If the Target accepted the request, then the next step is for the Initiator to form the necessary SOCKS5 Bytestreams connections using the same 'sid' value. If datagrams support was negotiated, then the Initiator MUST first establish a UDP-based SOCKS5 Bytestreams connection with the Target. After this, or if datagrams support was not negotiated, the Initiator MUST form a TCP-based connection. Once the TCP-based connection is ready, the Target can now act as an RTSP client and the Initiator can act as an RTSP server using the established channel. The client MUST NOT issue RTSP commands to any resources other than the ones specified in the request (found in the 'name' attribute of the <resource> elements).

5. Virtual UDP Ports

If the datagrams mode has been negotiated, implementations MUST use "virtual" ports rather than real UDP ports, to multiplex many packets over one session. When the 'SETUP' command is used, client_port and server_port from both the request and response MUST contain virtual ports. The ports chosen MUST be in the range 1-65535, and care should be taken to not use the same virtual ports for different activities within the same RTSP session.

When a UDP packet is sent by either party, it MUST contain a 4-byte header (in addition to other possible headers, such as that of SOCKS5 Bytestreams), which consists of the source virtual port and then the destination virtual port of the packet, both 16-bit values in network byte order.

The programming interface for a Jabber-RTSP-aware UDP MUST report an available buffer space for UDP datagrams that is smaller than the actual space provided by the operating system and SOCKS5 Bytestreams layer if applicable. In other words, 4 more octets smaller.

6. Resource Parameters

The <params> element can have any number of configuration child elements. These elements are specific to the type of resource. All elements MUST be present unless indicated as Optional. Consult the table below:

Table 1:

Resource Type Element Description Example
video codec RFC 3555 [5] identifier of the video codec to use. <codec name='video/JPEG'/>
size The dimensions of the video frame. <size width='320' height='240'/>
framerate The video framerate in frames per second. <framerate>15</framerate>
bitrate The target bitrate of the data in bytes per second. (Optional) <bitrate>4096</bitrate>
colors Number of colors. (Optional) <colors>65536</colors>
audio codec RFC 3555 identifier of the audio codec to use. <codec name='audio/GSM'/>
sample Audio sample rate (samples per second) and sample size (in bits). <sample rate='22050' size='16'/>
channels Number of audio channels. 1=mono, 2=stereo, and so forth. <channels>1</channels>
bitrate The target bitrate of the data in bytes per second. (Optional) <bitrate>1024</bitrate>

7. Implementation Notes

8. Security Considerations

Section 12.39 of the RTSP RFC says that specifying a destination address other than the client's own could be used to cause denial-of-service attacks, and thus they should not be allowed unless the client is authenticated. SOCKS5 Bytestreams gives us authentication, therefore specifying alternate addresses MUST always be allowed.

_Supplied material_
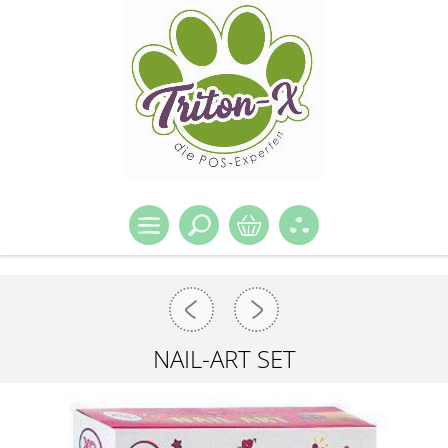
NAIL-ART SET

_Exercise brief_
Answer these on the Jabber-RTSP passage:
1. When datagrams support was negotiated, what kind of connection must the Initiator establish with the Target first?
2. In what range must the chosen virtual ports fall?
3. What is the example value given for the audio codec?
The data above is separate from the Jabber-RTSP passage.

_Problem solution_
1. A UDP-based SOCKS5 Bytestreams connection.
2. 1-65535.
3. <codec name='audio/GSM'/>